House Ways and Means Committee Advances Crypto Tax Legislation as CFTC Proposes Prediction Market Rules
Key Takeaways
- Ways and Means Committee held a hearing on crypto tax legislation.
- CFTC proposed rules to regulate prediction markets.
- Britannica reports progress toward federal oversight; CoinDesk notes congressional action.
Crypto regulation heats up
CoinDesk’s “State of Crypto” newsletter says summer “hasn’t started yet and won’t for another week,” while New York is “over 90°F” and the House Ways and Means Committee held a hearing to work through crypto tax legislation.
“Technically speaking, summer hasn't started yet and won't for another week”
In the same CoinDesk account, the Commodity Futures Trading Commission put out a proposal for regulating prediction markets, and former CFTC and Securities and Exchange Commission Chair Gary Gensler filed an amicus brief in lawsuits around prediction markets.

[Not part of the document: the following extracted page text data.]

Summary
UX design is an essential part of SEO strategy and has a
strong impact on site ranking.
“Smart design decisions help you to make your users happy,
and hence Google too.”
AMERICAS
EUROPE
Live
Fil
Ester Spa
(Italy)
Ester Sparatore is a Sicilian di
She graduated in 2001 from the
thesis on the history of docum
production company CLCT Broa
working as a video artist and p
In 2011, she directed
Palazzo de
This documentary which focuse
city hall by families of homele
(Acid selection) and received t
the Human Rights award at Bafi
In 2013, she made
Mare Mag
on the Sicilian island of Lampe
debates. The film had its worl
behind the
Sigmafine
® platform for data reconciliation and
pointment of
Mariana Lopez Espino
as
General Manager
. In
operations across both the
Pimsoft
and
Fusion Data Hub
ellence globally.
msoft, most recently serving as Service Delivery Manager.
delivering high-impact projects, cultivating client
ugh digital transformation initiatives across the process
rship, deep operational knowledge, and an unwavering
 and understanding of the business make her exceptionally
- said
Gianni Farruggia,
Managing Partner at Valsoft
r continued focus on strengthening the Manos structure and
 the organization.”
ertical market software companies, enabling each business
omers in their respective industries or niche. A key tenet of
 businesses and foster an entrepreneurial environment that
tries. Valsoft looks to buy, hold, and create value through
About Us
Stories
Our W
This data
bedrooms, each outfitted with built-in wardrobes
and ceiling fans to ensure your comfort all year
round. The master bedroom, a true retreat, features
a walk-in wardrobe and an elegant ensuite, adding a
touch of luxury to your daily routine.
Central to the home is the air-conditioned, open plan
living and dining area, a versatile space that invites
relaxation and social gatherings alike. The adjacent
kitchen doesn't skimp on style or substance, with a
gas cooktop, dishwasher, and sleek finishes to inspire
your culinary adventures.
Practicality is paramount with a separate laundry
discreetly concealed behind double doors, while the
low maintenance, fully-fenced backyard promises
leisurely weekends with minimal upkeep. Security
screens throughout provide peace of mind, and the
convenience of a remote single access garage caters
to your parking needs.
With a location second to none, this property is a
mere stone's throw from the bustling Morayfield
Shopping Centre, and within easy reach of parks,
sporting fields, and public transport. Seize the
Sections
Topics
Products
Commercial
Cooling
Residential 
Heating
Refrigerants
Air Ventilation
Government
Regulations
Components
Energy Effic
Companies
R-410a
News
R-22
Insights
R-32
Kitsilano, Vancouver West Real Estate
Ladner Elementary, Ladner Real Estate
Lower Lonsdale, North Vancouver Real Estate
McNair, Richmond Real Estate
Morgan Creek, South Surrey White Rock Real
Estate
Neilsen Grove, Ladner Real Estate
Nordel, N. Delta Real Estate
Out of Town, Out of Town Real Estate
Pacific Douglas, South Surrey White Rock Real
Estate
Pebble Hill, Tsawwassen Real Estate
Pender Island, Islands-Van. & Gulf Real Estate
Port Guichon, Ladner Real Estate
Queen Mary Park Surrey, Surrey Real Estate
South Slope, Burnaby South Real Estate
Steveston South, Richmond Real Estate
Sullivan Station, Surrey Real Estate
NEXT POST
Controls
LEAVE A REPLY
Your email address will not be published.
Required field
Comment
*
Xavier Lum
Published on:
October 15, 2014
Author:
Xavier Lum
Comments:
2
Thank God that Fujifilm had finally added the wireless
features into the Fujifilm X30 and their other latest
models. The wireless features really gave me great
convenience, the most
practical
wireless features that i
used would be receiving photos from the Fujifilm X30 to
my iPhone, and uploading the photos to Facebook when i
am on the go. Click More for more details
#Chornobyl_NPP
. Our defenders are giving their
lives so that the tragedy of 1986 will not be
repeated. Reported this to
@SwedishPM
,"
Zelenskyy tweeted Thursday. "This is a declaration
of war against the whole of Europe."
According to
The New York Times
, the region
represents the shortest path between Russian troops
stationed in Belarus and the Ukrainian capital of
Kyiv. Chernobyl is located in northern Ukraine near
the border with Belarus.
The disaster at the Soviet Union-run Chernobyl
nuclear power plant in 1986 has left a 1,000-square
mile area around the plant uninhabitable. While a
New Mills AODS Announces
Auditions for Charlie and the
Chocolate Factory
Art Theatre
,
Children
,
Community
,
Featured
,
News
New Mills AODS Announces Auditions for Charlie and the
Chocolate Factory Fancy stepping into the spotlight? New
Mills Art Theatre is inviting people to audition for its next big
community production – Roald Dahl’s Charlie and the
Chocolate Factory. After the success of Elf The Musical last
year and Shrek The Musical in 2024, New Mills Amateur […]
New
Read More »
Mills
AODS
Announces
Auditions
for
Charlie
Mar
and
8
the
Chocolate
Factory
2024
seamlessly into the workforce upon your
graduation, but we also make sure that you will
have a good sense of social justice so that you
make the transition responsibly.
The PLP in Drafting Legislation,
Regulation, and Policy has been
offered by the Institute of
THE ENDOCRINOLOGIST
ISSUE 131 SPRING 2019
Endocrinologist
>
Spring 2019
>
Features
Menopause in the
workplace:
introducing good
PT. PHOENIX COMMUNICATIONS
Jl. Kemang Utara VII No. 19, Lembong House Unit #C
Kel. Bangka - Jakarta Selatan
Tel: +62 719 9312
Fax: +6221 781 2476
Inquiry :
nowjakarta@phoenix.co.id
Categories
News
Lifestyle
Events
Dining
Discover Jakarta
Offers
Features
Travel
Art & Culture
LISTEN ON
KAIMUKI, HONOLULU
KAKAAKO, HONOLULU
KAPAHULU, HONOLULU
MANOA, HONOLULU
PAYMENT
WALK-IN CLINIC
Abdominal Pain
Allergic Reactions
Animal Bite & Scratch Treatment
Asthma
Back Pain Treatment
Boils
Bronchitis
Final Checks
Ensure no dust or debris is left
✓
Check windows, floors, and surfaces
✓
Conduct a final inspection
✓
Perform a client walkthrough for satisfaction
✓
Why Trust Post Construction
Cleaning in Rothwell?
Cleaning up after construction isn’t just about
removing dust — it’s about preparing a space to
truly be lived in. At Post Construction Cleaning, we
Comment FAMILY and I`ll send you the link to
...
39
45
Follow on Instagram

CoinDesk also says Sam Bankman-Fried’s appeal was rejected by an appellate court panel, after a Second Circuit Court of Appeals panel found District Judge Lewis Kaplan “did not overreach his role or make mistakes” in overseeing Bankman-Fried’s criminal trial.
The CFTC’s prediction-market proposal is framed in Event Horizon’s roundup as a “durable, transparent framework” that aims to protect “the integrity of our regulated markets” without blocking “responsible innovation.”
Prediction markets and sports
Event Horizon’s roundup says the proposed CFTC rules would treat “sports events” as “mostly fine” for prediction markets, while pointing to “some exceptions” for certain contract types.
It quotes the CFTC’s view that it “preliminarily finds that certain characteristics of event contracts involving sports activities would reduce the basis for finding that the event contracts are contrary to the public interest.”

Event Horizon also highlights specific categories the CFTC preliminarily believes raise “serious public interest concerns,” including “Player injury contracts” and “Officiating outcome contracts.”
In the CoinDesk newsletter, the CFTC’s work on prediction markets is also tied to how the agency would define gaming for determining which prediction market contracts fall under its purview and which would not meet the bar for being a federally regulated swap product.
Tax bills and federal oversight
CoinDesk says the House Ways and Means Committee hearing on digital asset tax bills was “pretty straightforward,” with members asking substantive questions about how crypto taxes might work and what holes exist in current tax policy.
“Technically speaking, summer hasn't started yet and won't for another week”
The newsletter adds that crypto taxes are the “next big issue” after a “market structure bill,” and it says there is “a lot of work to be done” before crypto tax legislation can proceed through a markup and to the House floor.
Britannica’s overview places U.S. regulation in a broader timeline, saying Congress made progress in 2025 toward establishing federal oversight of stablecoins and digital asset markets, including the GENIUS Act signed into law.
Britannica further says the GENIUS Act is “the first federal law in the United States to establish clear rules for stablecoin issuance,” defining payment stablecoins as digital assets pegged to the dollar and requiring issuers to maintain “full reserve backing.”